My philosophy and inspiration behind the Machine Lights has to do with the realisation of an independent reality that is hidden from humans, but exists behind the appearance of mechanical objects.
I also like to play with what I call “secret principles” that interweave the sphere of machines. When men design and make machines, we transfer a part of our human spirit into the machinery and I like this to be obvious in my art. Electricity and machines are our second umbilical cord, we are in a permanent symbiosis in which they can help us, or they can dominate us.
You craft every single part of these Machines yourself. I have seen you at work and there is clearly a bond between you and the metal you work with. What does making these components by hand bring to you?
Metal is the perfect material to work creatively and I can use a variety of techniques in working with it. The process of melting in blast furnaces and shaping by massive machines is an "act of creation" for me. This brings energy and power into the steel / matter.
Steel... the material of the Industrial Revolution where obsessive engineers like James Watt and Isambard Kingdom Brunel realised their visions of a new age. I think that creating heavily-engineered machines evoke / capture the raw energy and excitement of industrialization and has bundled it into these machine creations. It excites me to work with this material. Crafting objects into being. It is a little archaic in this digital age.
My work follows no specific design trend. That gives me the freedom to create light objects that eschew modern trends or market requirements. Positive reactions from both customers and art connoisseurs strengthen my resolve to create pieces that resist and avoid the ‘latest design trend’. My clients are not interested in industrially manufactured products. They prefer exclusive, handmade creations.
How do you cope with people not understanding or not appreciating your work?

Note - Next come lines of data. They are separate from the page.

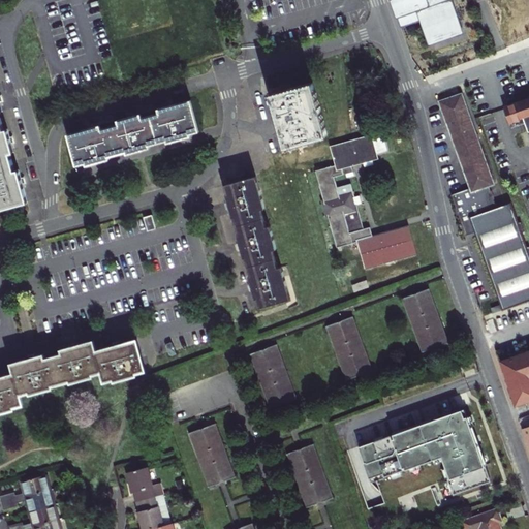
[(452,0),(392,0),(398,20),(421,11),(427,30),(424,31),(429,47),(436,44),(435,41),(461,32),(449,1),(453,0),(452,0)]
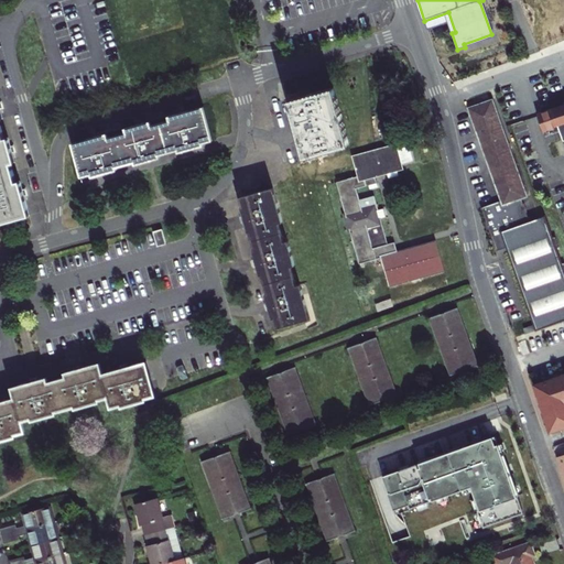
[(424,21),(427,31),(452,22),(448,12),(424,21)]
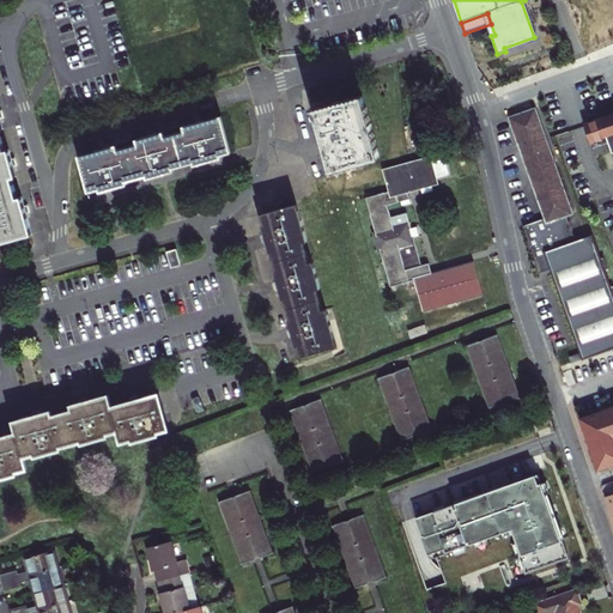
[(362,96),(313,109),(331,173),(380,158),(362,96)]
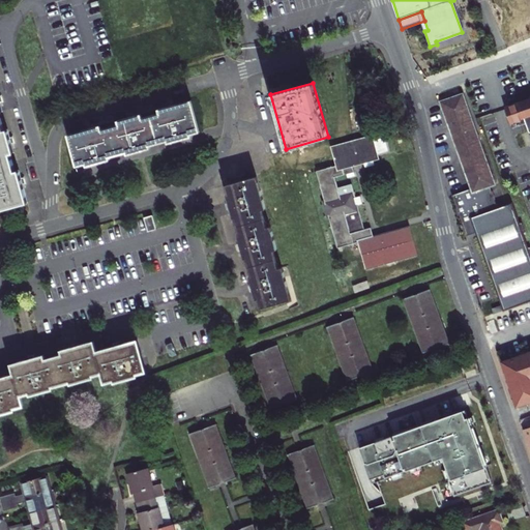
[(473,194),(490,187),(493,186),(495,185),(478,138),(463,94),(440,102),(471,188),(473,194)]
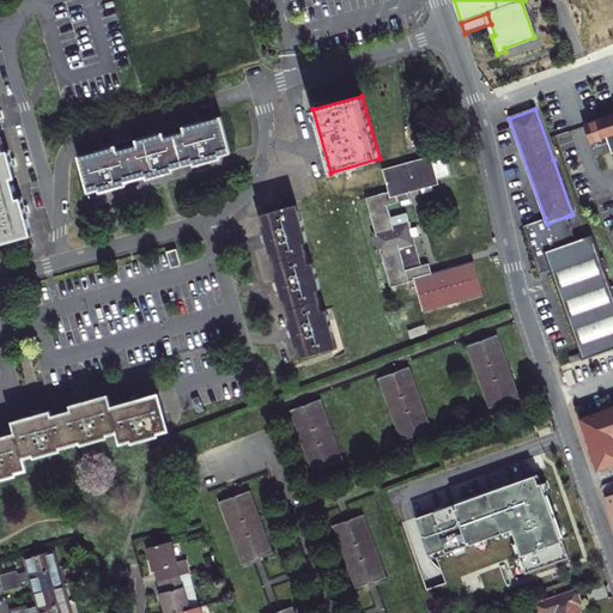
[(612,113),(583,125),(590,141),(607,135),(612,151),(612,113)]
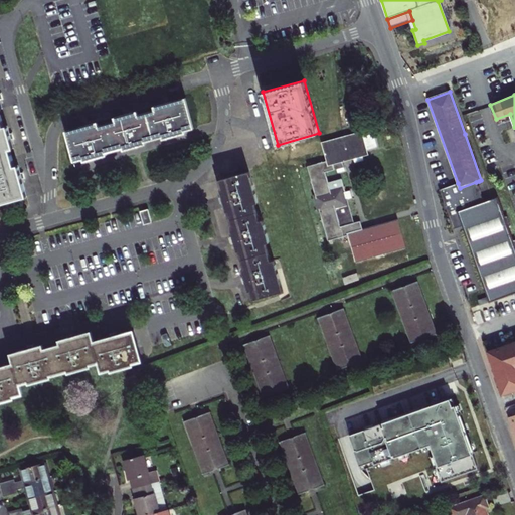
[(107,152),(124,148),(124,149),(147,143),(146,141),(163,137),(163,139),(186,132),(185,130),(194,128),(186,98),(155,107),(156,110),(139,115),(138,112),(115,118),(116,121),(99,126),(98,123),(66,131),(75,161),(83,159),(84,161),(107,154),(107,152)]
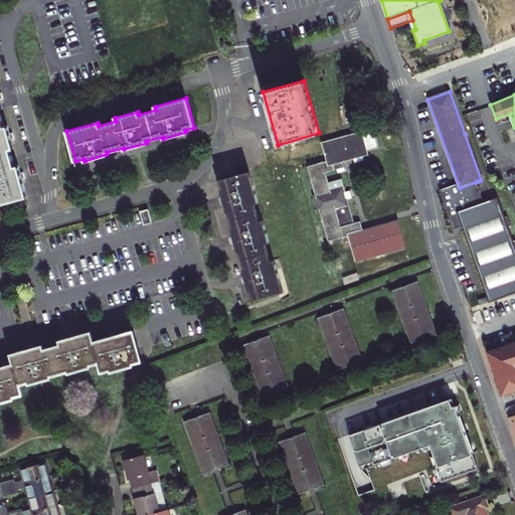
[(0,203),(27,196),(18,165),(15,166),(10,149),(14,148),(7,126),(4,127),(0,111),(0,109),(2,109),(0,99),(0,203)]
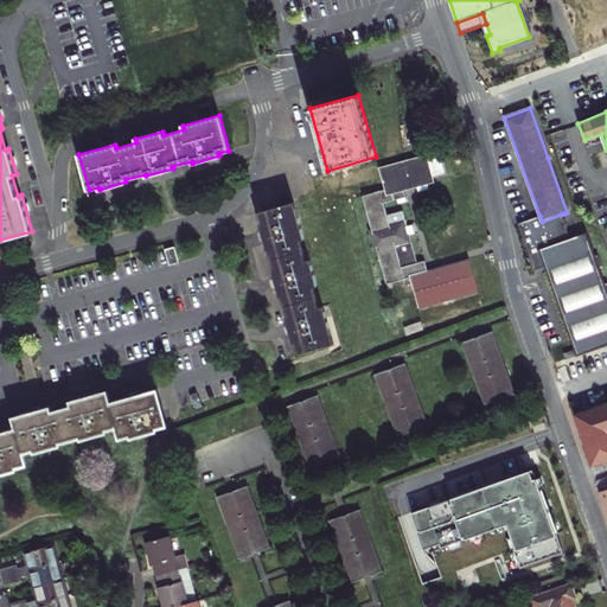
[(438,153),(379,168),(385,190),(363,196),(387,283),(410,278),(420,310),(479,293),(470,260),(428,272),(425,261),(417,263),(409,235),(415,234),(413,225),(407,227),(403,211),(387,216),(384,204),(406,197),(403,190),(417,186),(419,192),(428,189),(427,184),(430,183),(434,183),(432,177),(443,173),(438,153)]
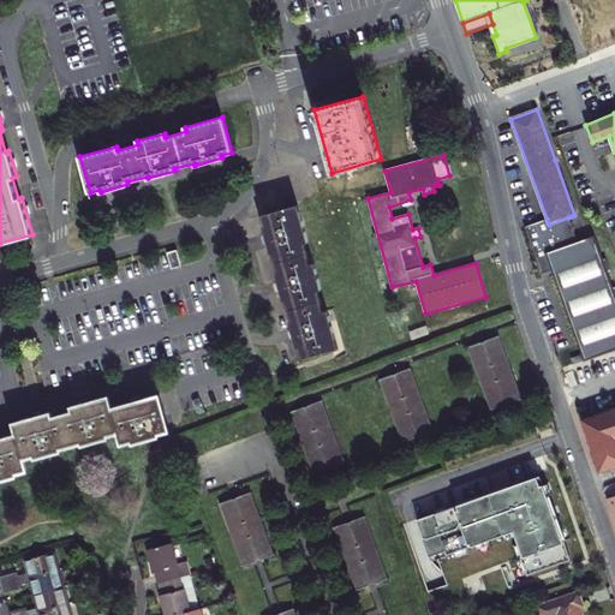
[(273,252),(279,274),(276,274),(281,292),(284,300),(286,300),(287,304),(292,321),(290,321),(297,347),(299,347),(303,358),(339,347),(328,310),(323,312),(317,291),(322,290),(318,278),(314,263),(310,264),(304,244),(309,243),(298,206),(262,215),(264,225),(262,226),(270,254),(273,252)]
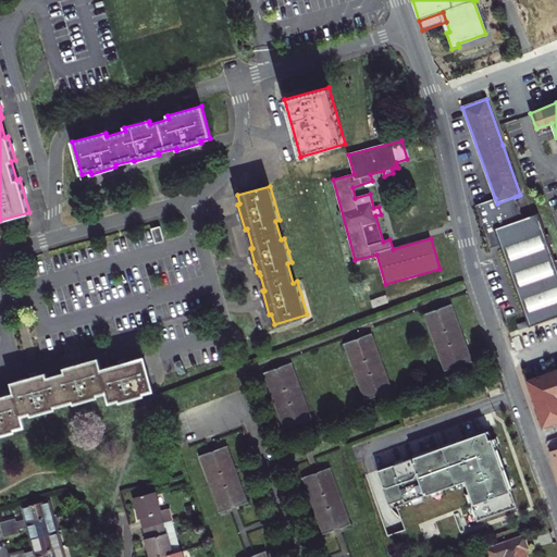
[(548,245),(552,244),(547,234),(545,234),(537,213),(522,219),(515,197),(497,203),(495,198),(475,205),(490,244),(499,239),(500,244),(530,325),(556,316),(556,259),(554,261),(548,245)]
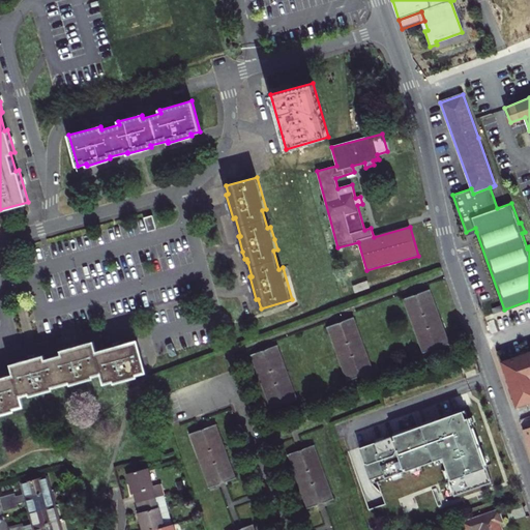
[(153,215),(144,217),(148,232),(156,229),(153,215)]
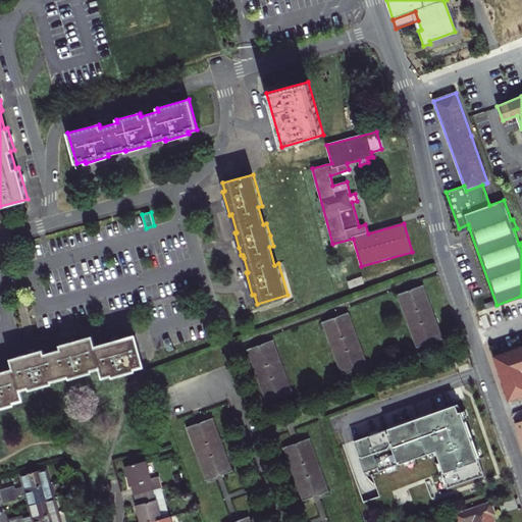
[(422,285),(413,289),(414,293),(408,296),(407,292),(398,295),(417,348),(426,345),(425,341),(431,338),(432,343),(441,338),(422,285)]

I’m sure that there are many who do not understand my art, but then I do not expect the majority to understand. Generally I’ve received very positive reactions from people, and others have even attempted to copy my style; as they say, imitation is the sincerest form of flattery.
Twenty five years ago you were barely 30 years old. What did you imagine you would be doing today?
I never thought of myself doing a ‘conventional’ profession. I have worked as an illustrator and exhibition designer, later I was painting large pictures, always visionary and detailed, hoping that would be the final purpose of my life. I never expected metal to ‘find’ me at the right time, or that I would find my calling in working with metal.
So you are not surprised by the path you have taken?
You can't have everything under control in your life. Life can change in many ways as fate creates a nexus of positive and negative elements. Therefore, it’s a positive surprise. I would call it a gift.
Do you wish anything might have turned out differently for you?
It makes no sense to regret anything since everything I did in the past formed the building blocks for what I am doing now.
What would you ask for if you had a magic wand?
A magic wand in the right hands is a fantastic idea. Though I wouldn’t use it for my own benefit. I think a magic wand should only be used for a higher purpose.
Apart from your Machine Lights, are there any other bespoke projects that you are working at the moment?
I have just completed a custom-made pendant light for the block-buster movie director Roland Emmerich, which took me a lot of time to create. I have also been asked to design a movie camera body for an American Company as part of a co-creation. And I am also working on a new table light for the Machine Light series.